Rajaa Nasser, one of the organisers of the Syria Salvation Conference, called for “an immediate halt to the shooting, a halt to the brutal and barbaric shelling, a truce and a pause for the fighters.”  

Such a truce could “open the way for a political process ... which guarantees a radical political change, an end to the current regime and a serious and genuine democracy,” Nasser told the meeting organised by the internal opposition’s main umbrella group, the National Coordination Body.  

Activists say 27,000 people have been killed in Syria since protests against Assad erupted in March last year, most of them in the last few months as the uprising turned into a violent insurgency.  

Western countries, reluctant to intervene militarily, have called for the president to step aside but their pressure for UN sanctions against Damascus has been blocked by Russia and China, whose envoys both attended Sunday’s meeting.  

“The main goal now is to put an immediate end to the violence in Syria, whether from the government side or the armed groups,” Russia’s ambassador Azamat Kulmukhametov said.   

“The other goal is no less important, to convert the current confrontation ... into a peaceful political solution.”  

Members of the internal opposition, which includes outspoken critics of Assad who have spent years in jail, said Moscow and Beijing promised to exert influence to protect Sunday’s meeting. 

The internal opposition has been accused of being too passive by rebel fighters and members of the largely foreign-based Syrian National Council, a political group calling for the international community to arm rebel factions.  

In a statement released after the meeting, the United Nations said Ban and Brahimi focused on how to address what they called “the appalling levels of violence in Syria.” 

They also examined ways to progress towards an inclusive political solution that will meet the legitimate demands of the Syrian people.  

“They agreed that the worsening crisis in Syria represents a steadily increasing threat to regional peace and security,” the statement said. 
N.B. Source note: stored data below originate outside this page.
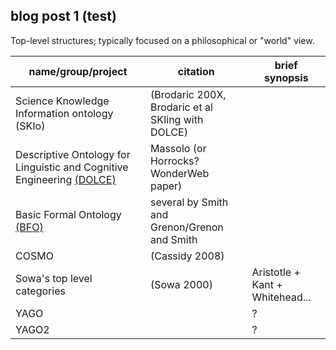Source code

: ## blog post 1 (test)
Top-level structures; typically focused on a philosophical or "world" view.

| name/group/project      | citation | brief synopsis                                       |
| ----------------        | -------- | ---------------------------------------------------- |
| Science Knowledge Information ontology (SKIo) | (Brodaric 200X, Brodaric et al SKIing with DOLCE) | |
| Descriptive Ontology for Linguistic and Cognitive Engineering [(DOLCE)](http://www.loa.istc.cnr.it/old/DOLCE.html) | Massolo (or Horrocks?  WonderWeb paper) | |
| Basic Formal Ontology [(BFO)](http://ifomis.uni-saarland.de/bfo/) | several by Smith and Grenon/Grenon and Smith | |
| COSMO  | (Cassidy 2008) | |
| Sowa's top level categories | (Sowa 2000) | Aristotle + Kant + Whitehead... |
| YAGO |  | ? |
| YAGO2 |  | ? |
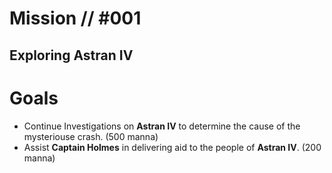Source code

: # Mission // #001
## Exploring Astran IV
# Goals
- Continue Investigations on **Astran IV** to determine the cause of the mysteriouse crash. (500 manna)
- Assist **Captain Holmes** in delivering aid to the people of **Astran IV**. (200 manna)
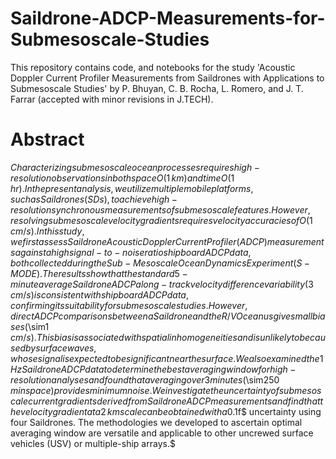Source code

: # Saildrone-ADCP-Measurements-for-Submesoscale-Studies
This repository contains code, and notebooks for the study 'Acoustic Doppler Current Profiler Measurements from Saildrones with Applications to Submesoscale Studies' by P. Bhuyan, C. B. Rocha, L. Romero, and J. T. Farrar (accepted with minor revisions in J.TECH). 

# Abstract
$Characterizing submesoscale ocean processes requires high-resolution observations in both space O(1\,km) and time O(1\,hr). 
In the present analysis, we utilize multiple mobile platforms, such as Saildrones (SDs), to achieve high-resolution synchronous measurements of submesoscale features. However, resolving submesoscale  velocity gradients requires velocity accuracies of O(1\,cm/s). 
In this study, we first assess Saildrone Acoustic Doppler Current Profiler (ADCP) measurements against a high signal-to-noise ratio shipboard ADCP data, both collected during the Sub-Mesoscale Ocean Dynamics Experiment (S-MODE). 
The results show that the standard 5-minute average Saildrone ADCP along-track velocity difference variability (3\,cm/s) is consistent with shipboard ADCP data, confirming its suitability for submesoscale studies.
However, direct ADCP comparisons between a Saildrone and the R/V \textit{Oceanus} give small biases ($\sim$1\,cm/s).  This bias is associated with spatial inhomogeneities and is unlikely to be caused by surface waves, whose signal is expected to be significant near the surface.
We also examined the 1\,Hz Saildrone ADCP data to determine the best averaging window for high-resolution analyses and found that averaging over 3 minutes ($\sim$250\,m in space) provides minimum noise. We investigate the uncertainty of submesoscale current gradients derived from Saildrone ADCP measurements and find that the velocity gradient at a 2\,km scale can be obtained with a 0.1$f$ uncertainty using four Saildrones. 
 The methodologies we developed to ascertain optimal averaging window are versatile and applicable to other uncrewed surface vehicles (USV) or multiple-ship arrays.$
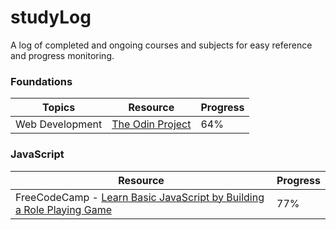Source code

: # studyLog
A log of completed and ongoing courses and subjects for easy reference and progress monitoring.

### Foundations
Topics|Resource|Progress|
|---|---|---|
|Web Development|[The Odin Project](https://www.theodinproject.com/)|64%|


### JavaScript
|Resource|Progress|
|---|---|
|FreeCodeCamp - [Learn Basic JavaScript by Building a Role Playing Game](https://www.freecodecamp.org/learn/javascript-algorithms-and-data-structures-v8/learn-basic-javascript-by-building-a-role-playing-game/step-1)|77%|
Ban and Brahimi also discussed the importance of the presence of world leaders at the United Nations in the coming days as an opportunity to encourage increased support for addressing the grave humanitarian crisis in Syria, the United Nations said.

At least 40 people were killed on Sunday, the Syrian Observatory for Human Rights said, as Syrian aircraft carried out strikes on rebel bastions, especially in central Homs province and Deir Ezzor in the east.

Apartment blocks in Albu Kamal, a town in Deir Ezzor province, were targeted as rebels and soldiers battled on the ground in several districts of the town on the Iraqi border.

“The insurgents are trying to wrest control of this strategic town” said Observatory chief Rami Abdel Rahman. Losing Albu Kamal would be “a deadly blow for the government,” he added.

Troops pounded rebel-held areas in and around Damascus, in the second city Aleppo in the north, neighbouring Idlib, the central cities of Hama and Homs, and Daraa.

The group said warplanes also raided Jebel Al Akrad in Latakia.  In Aleppo, rebels destroyed two fighter planes on the ground in Orm, a rebel  said.

Assad’s only sister, Bushra, whose husband was killed in a July bombing, is now living in Dubai with her children, Syrian residents said on Sunday. Ayman Abdel Nour, editor-in-chief of opposition news website all4syria.com, said Bushra left after “differences” with her brother whose troops are locked in a conflict with rebels.